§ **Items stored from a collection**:
=-=-=
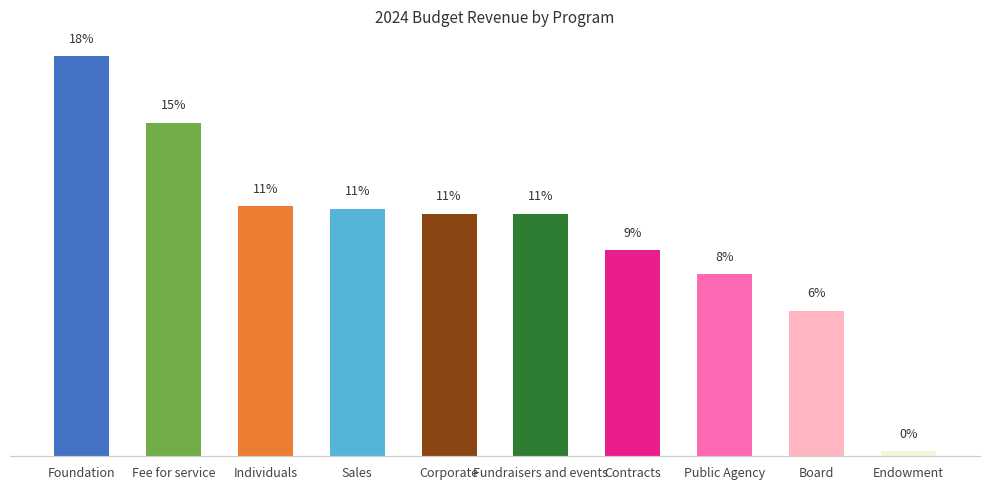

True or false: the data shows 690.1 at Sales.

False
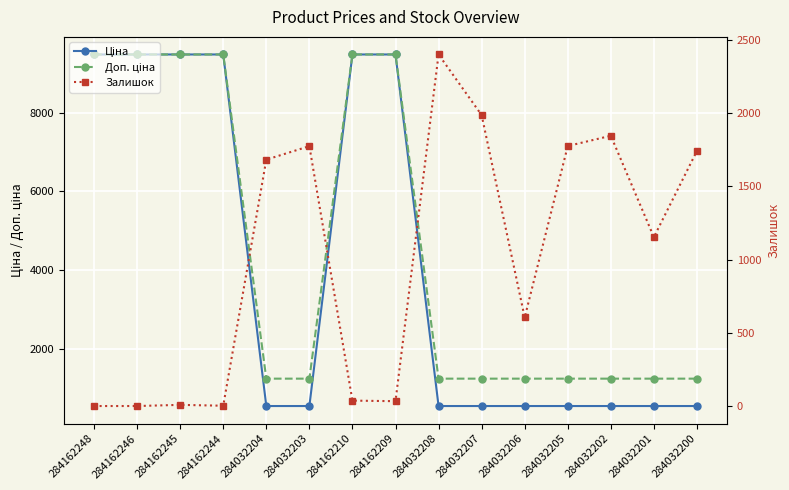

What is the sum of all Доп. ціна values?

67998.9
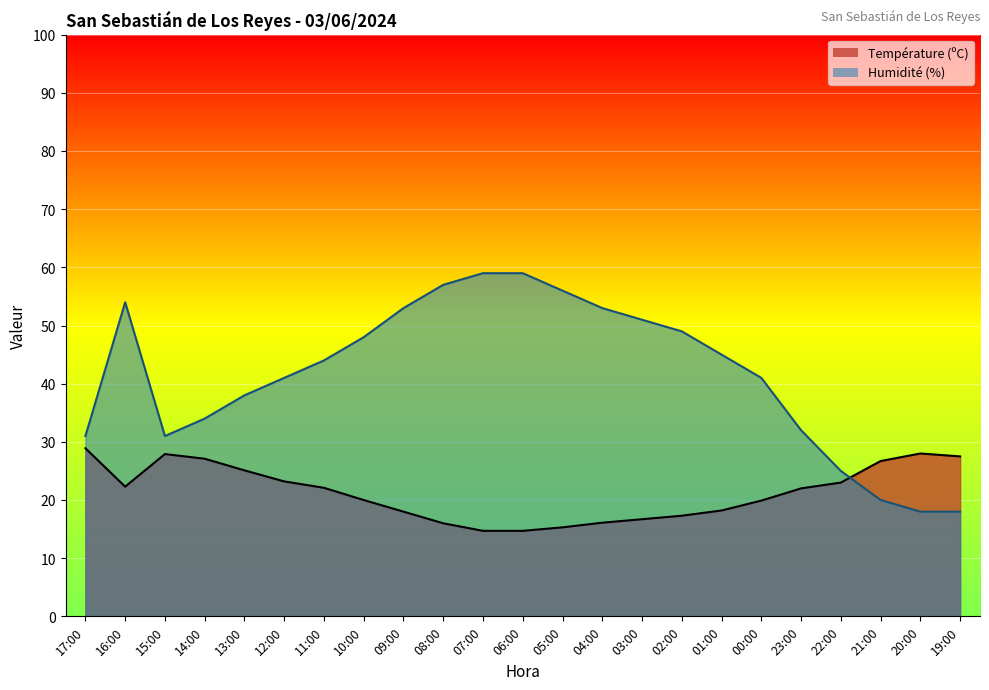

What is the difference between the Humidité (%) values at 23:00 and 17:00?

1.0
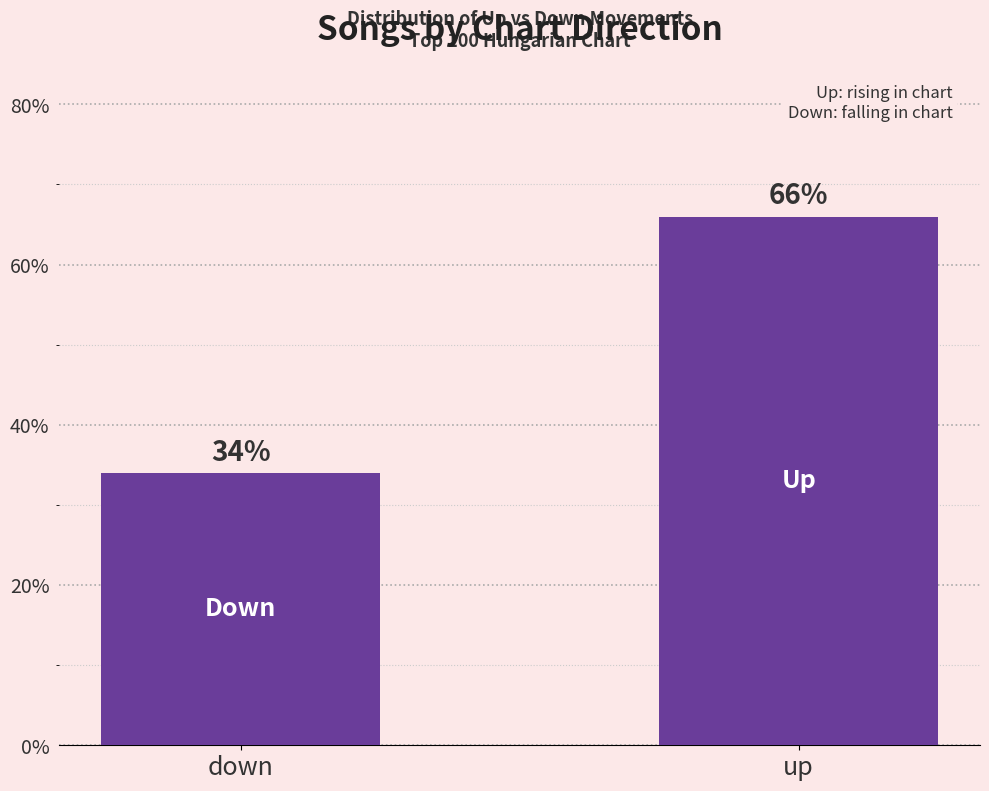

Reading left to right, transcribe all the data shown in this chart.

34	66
=-=-=
§ **ACTIVITY**:
Please report each line in the entries above that contains the string "What".

§ **ANSWER AREA**:
What is the sum of all Доп. ціна values?
What is the difference between the Humidité (%) values at 23:00 and 17:00?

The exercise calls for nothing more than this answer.